The company’s adjusted operating profit is expected to reach around £9 million, according to an average of analyst estimates provided by Royal Mail.
It would be a large step down from the £165 million adjusted operating profit the delivery giant made in the first half of the last financial year.
Like many businesses, Royal Mail’s 2020 has been heavily defined by the Covid-19 pandemic.
While large parts of the economy switched to working from home, the business’s postal workers were still out making deliveries.
However, what they were carrying changed drastically over the period.
In Royal Mail’s most recent update for shareholders, it revealed the number of parcels postmen and women carried in the five months to the end of August rose by 34%, while letter numbers dropped 28%, compared to the same period a year earlier.

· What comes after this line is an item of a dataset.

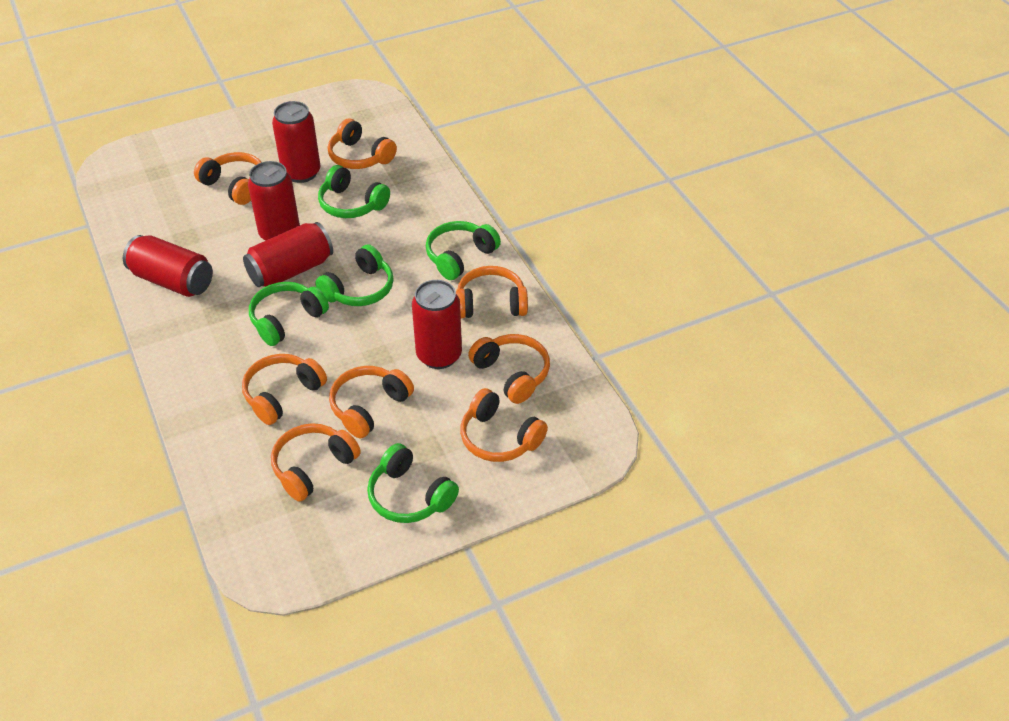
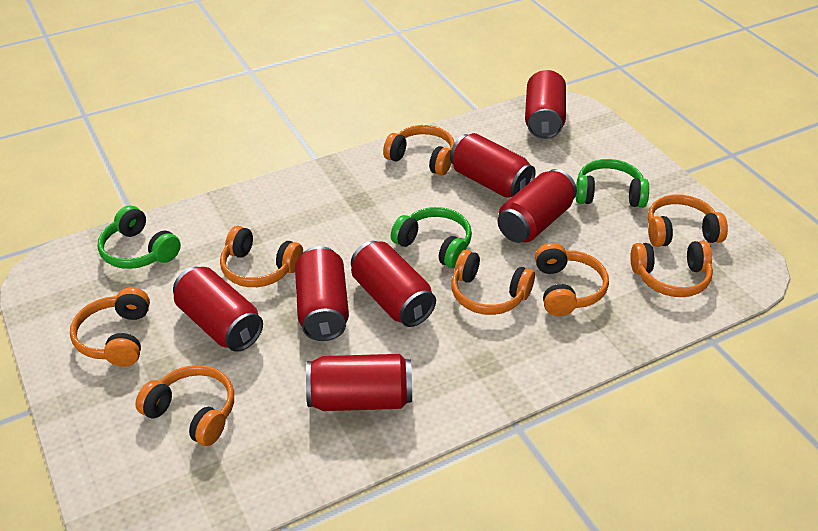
green headphones: [249,282,329,346] [315,244,394,306] [318,165,390,218] [367,443,459,523] [426,221,501,280] = 5 -> [97,206,181,269] [391,207,472,268] [576,159,649,208] = 3
red can: [123,235,213,297] [243,222,333,287] [248,161,300,241] [272,101,321,183] [412,280,462,369] = 5 -> [173,267,263,352] [295,246,349,341] [306,354,412,411] [351,241,436,327] [450,133,536,197] [498,169,577,243] [525,70,566,139] = 7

The main reason for the massive change was the sheer number of people stuck at home, who were forced to turn to online retailers to cater to their needs as high street shops closed their doors.
Hargreaves Lansdown analyst Susannah Streeter said: “The shift to digital and the e-commerce boom should have helped boost the fortunes of Royal Mail with so many more packages to deliver.”

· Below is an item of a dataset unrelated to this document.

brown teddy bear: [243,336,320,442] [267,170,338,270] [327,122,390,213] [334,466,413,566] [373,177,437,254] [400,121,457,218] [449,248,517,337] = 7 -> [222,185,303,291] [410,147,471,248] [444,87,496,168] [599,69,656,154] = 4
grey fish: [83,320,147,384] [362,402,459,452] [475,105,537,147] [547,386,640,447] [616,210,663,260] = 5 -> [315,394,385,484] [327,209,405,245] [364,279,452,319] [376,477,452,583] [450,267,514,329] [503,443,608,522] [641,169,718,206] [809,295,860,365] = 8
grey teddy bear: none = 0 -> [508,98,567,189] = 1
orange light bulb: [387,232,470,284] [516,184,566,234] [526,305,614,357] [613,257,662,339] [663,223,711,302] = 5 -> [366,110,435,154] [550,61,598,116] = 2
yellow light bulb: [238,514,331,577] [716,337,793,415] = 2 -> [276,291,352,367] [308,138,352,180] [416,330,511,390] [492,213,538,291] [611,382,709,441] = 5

With that increase likely to continue through the normally buoyant Christmas period, postal workers are now preparing for what could be their busiest period in history.
But they will also have a lot more colleagues to help share the burden.
Last month, Royal Mail announced it would take on 33,000 temporary workers over the Christmas period to deal with the increased demand it is expecting. It will also run two more sorting centres.
In a normal year the company will hire around 15,000 temporary staff over the period, and its former record was 23,000.
Even with the extra help, the company has urged customers to “shop early, send early for Christmas” in order to avoid the rush in the final run-up to December 25.
But bosses have also tried to tap into the rising market for parcels, by allowing customers to send them straight from their doorstep.
For 72p per package, a postal worker will now pick up a parcel from a customer’s front door, cutting out the need for them to go to the post office.
Investors might hope for some sign of how that has gone in the first few weeks since the service launched nationwide.
Ms Streeter added: “The plan to collect parcels straight from the door should help put more volumes through the network and drive revenues despite the headache of initial set up costs.
“Coronavirus costs will have significantly eaten into profits, but Royal Mail’s reputation has arguably been boosted during the pandemic with staff praised for going the extra mile to keep the essential service running.”